[Consignes]:
1. Selon le texte sur le Carnaval lillois, combien de déguisements a-t-on vus dans les rues, en étant généreux ?
2. Recopiez le passage du texte sur le Carnaval lillois qui commence aux mots « Lorsqu'on a laissé » et s'arrête après « et par centaines. ».
3. Donnez la suite du texte sur le Carnaval lillois à partir de sa dernière phrase.

[Extrait de page]

Lorsqu'on a laissé mourir une tradition, il est très difficile de la ressusciter. Il faut une manière de miracle et la propagande ne suffit pas. Il faut faire entrer dans les mœurs le goût de cette ancienne tradition. Lorsque, par surcroit, il s'agit de faire revivre un Carnaval, il faut donner à la foule le goût des distractions saines, d'un plaisir de quelques heures et d'un amusement sans doute superficiel mais réellement récréateur. Autoriser la vente des confetti, des serpentins, c'est très bien, mais à quoi cela sert-il si on les laisse dans les voitures des marchands ? Et puis le Carnaval n'est pas fait que de jets de confetti. La caractéristique est le déguisement, le masque de carton hideux ou burlesque, le domino élégant et le loup de dentelle. C'est de ce côté-là qu'il faut travailler. On doit pouvoir inciter les gens à se déguiser en groupes et par centaines.

 

Nous disons tout cela en manière de préambule pour les groupements qui ont tenté cette année, courageusement, de faire renaître de ses cendres feu Carnaval. La renaissance n'a pas eu lieu... mais on a réussi à tirer la foule lilloise de la torpeur des précédents Mardi-Gras. L'après-midi a été douce et ensoleillée à souhait. C'est naturellement dans les rues du Centre de la ville que s'est concentrée la foule. Et l'on a vu des déguisements... Combien ? Soyons généreux, une centaine. Quelques-uns très gracieux, notamment les alsaciennes, des cow-boys. On a jeté des confetti... mais ce sont surtout les enfants qui ont livré cette timide bataille. Les marchands avaient baissé leurs prix : 20 sous les deux verres. Il ne s'agit pas de verres à liqueur, bien entendu, mais ce n'étaient pas non plus d'énormes chopes. Les commerçants avaient festonné leurs balcons avec des serpentins. Couleur locale… C'était cependant la grande foule dans la rue de Béthune et ceci compense cela, une foule qui faisait un visible effort pour s'amuser et qui y parvenait... relativement. Des cris joyeux par- ci, par-là, des entrechats sur les trottoirs, des monômes qui zébraient les rues de leurs serpentins humains.

[/Extrait de page]
[Données fournies]

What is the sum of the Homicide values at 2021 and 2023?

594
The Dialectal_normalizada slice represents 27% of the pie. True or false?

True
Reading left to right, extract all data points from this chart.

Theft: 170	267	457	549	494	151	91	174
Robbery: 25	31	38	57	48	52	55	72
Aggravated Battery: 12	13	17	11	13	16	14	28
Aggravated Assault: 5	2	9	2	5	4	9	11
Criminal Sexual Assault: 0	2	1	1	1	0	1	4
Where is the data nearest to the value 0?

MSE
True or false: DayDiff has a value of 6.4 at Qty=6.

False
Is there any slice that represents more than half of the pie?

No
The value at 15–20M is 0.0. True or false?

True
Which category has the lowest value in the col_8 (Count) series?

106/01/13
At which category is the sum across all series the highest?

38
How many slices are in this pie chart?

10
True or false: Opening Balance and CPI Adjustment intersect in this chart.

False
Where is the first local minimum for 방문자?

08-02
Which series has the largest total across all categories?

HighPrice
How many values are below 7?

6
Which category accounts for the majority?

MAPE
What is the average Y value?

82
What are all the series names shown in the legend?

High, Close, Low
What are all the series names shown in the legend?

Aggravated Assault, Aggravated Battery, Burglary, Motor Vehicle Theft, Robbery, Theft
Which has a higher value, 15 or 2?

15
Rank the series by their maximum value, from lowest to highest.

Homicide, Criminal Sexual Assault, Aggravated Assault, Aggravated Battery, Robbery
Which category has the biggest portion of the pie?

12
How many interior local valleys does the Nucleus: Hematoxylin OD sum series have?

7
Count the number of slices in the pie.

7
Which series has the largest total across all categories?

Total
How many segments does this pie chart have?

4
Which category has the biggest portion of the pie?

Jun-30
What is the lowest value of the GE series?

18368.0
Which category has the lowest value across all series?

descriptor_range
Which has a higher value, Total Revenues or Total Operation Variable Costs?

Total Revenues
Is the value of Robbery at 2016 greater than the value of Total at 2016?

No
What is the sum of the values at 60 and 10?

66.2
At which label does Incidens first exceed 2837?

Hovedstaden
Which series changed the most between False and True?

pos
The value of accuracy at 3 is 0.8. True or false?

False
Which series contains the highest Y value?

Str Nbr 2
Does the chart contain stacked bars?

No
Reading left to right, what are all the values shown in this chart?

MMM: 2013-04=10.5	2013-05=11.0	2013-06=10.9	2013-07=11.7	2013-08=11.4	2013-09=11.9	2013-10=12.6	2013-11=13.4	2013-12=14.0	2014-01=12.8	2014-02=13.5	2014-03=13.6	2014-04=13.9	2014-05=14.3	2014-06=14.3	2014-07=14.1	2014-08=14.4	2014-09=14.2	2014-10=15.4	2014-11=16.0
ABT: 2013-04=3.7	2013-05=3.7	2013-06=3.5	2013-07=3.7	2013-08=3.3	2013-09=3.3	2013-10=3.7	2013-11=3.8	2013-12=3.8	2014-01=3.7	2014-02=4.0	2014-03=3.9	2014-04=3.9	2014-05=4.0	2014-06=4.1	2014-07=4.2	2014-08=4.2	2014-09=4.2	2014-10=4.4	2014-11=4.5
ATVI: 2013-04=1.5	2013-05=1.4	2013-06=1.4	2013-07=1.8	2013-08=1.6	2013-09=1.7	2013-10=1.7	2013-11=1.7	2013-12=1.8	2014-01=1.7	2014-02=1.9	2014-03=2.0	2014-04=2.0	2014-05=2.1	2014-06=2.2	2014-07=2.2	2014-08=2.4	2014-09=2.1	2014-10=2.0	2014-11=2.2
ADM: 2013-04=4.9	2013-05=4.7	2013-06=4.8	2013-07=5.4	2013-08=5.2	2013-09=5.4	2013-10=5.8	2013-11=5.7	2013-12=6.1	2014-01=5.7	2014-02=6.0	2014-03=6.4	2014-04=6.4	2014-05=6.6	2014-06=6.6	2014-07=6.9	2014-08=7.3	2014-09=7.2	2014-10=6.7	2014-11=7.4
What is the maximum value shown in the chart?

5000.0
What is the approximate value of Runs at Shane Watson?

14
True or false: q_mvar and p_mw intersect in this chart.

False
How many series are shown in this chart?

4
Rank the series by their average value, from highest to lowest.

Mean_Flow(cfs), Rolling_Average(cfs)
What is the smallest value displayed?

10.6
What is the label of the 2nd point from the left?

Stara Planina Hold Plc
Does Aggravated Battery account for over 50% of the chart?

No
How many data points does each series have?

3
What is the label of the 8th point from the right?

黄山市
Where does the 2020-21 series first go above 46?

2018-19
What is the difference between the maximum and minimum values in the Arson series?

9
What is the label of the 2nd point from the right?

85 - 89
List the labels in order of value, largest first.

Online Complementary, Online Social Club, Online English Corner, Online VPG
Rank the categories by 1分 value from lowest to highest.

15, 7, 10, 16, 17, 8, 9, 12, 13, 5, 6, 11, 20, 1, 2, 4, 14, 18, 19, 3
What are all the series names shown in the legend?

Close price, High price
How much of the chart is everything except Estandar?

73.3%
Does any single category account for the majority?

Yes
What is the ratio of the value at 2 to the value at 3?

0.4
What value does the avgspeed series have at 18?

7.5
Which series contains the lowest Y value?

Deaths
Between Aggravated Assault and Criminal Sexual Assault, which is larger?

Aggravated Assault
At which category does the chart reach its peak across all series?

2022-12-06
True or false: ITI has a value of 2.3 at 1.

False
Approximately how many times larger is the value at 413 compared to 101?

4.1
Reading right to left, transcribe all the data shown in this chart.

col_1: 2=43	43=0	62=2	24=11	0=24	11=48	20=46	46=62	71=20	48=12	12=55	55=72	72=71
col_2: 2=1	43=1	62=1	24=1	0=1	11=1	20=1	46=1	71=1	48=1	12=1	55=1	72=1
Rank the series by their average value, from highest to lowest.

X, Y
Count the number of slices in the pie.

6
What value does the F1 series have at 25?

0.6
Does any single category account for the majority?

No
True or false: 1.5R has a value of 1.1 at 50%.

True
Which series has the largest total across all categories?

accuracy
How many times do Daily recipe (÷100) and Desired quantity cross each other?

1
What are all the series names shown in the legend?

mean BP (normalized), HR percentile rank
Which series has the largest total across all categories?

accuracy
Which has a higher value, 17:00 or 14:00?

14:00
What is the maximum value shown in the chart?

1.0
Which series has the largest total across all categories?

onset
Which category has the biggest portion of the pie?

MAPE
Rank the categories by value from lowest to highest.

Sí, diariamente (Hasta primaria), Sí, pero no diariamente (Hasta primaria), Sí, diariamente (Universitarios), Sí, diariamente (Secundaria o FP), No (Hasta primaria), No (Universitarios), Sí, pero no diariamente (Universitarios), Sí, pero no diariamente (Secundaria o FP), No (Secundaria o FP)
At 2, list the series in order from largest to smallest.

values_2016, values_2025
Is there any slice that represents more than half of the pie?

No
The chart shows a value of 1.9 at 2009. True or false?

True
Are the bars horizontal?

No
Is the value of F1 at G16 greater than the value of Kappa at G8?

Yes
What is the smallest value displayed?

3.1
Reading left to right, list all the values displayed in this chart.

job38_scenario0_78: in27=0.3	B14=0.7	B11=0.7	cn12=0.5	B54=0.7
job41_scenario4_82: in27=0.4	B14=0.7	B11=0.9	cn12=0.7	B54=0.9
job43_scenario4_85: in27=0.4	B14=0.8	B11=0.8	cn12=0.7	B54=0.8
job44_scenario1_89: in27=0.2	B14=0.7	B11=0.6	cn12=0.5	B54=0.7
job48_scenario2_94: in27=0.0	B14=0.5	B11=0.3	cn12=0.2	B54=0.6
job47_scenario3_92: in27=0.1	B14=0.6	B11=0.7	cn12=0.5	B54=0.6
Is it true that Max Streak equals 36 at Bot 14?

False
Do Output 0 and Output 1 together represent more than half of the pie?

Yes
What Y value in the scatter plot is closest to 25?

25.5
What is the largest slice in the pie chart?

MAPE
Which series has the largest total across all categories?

[/Données fournies]

[Réponses rédigées]:
1. Une centaine.

2.
Lorsqu'on a laissé mourir une tradition, il est très difficile de la ressusciter. Il faut une manière de miracle et la propagande ne suffit pas. Il faut faire entrer dans les mœurs le goût de cette ancienne tradition. Lorsque, par surcroit, il s'agit de faire revivre un Carnaval, il faut donner à la foule le goût des distractions saines, d'un plaisir de quelques heures et d'un amusement sans doute superficiel mais réellement récréateur. Autoriser la vente des confetti, des serpentins, c'est très bien, mais à quoi cela sert-il si on les laisse dans les voitures des marchands ? Et puis le Carnaval n'est pas fait que de jets de confetti. La caractéristique est le déguisement, le masque de carton hideux ou burlesque, le domino élégant et le loup de dentelle. C'est de ce côté-là qu'il faut travailler. On doit pouvoir inciter les gens à se déguiser en groupes et par centaines.

3.
Ne soyons pas trop pessimistes, il n'est que de persévérer dans l'effort commencé et nous retrouverons peut-être, dans quelques années, les Carnavals d'antan. Il reste d'ailleurs à faire cette année l'expérience de la Mi-Carême...

 

Bien que cette photo ne concerne pas Lille, elle donne un aperçu des déguisements confectionnés manuellement au début du XX° siècle

 

 

Et le lendemain de la Mi-Carême :

 

Faire ressusciter un mort ce n'est rien de moins qu'un miracle. Le temps des miracles est passé. S'ils étaient encore possibles, on s’ occuperait de choses plus urgentes et plus sérieuses que de la renaissance de feu Carnaval. On ramènerait le calme en Europe et la prospérité économique et financière en France. On a tout de même essayé à Lille de faire celui-là : la renaissance du Carnaval. On a enfoncé un bon clou : la question des confetti, et le Mardi-Gras a fait la preuve que l'idée était bonne. La renaissance n'était pas admirable, nette, définitive. Pourtant le jour du Mardi-Gras, il faisait un temps magnifique. Le printemps était en avance et c'était déjà un miracle. Mais enfin, ce Carnaval ne s'était pas miraculeusement imposé. Il restait un espoir : la Mi-Carême. La Mi-Carême est passée... et le miracle s'est presque accompli.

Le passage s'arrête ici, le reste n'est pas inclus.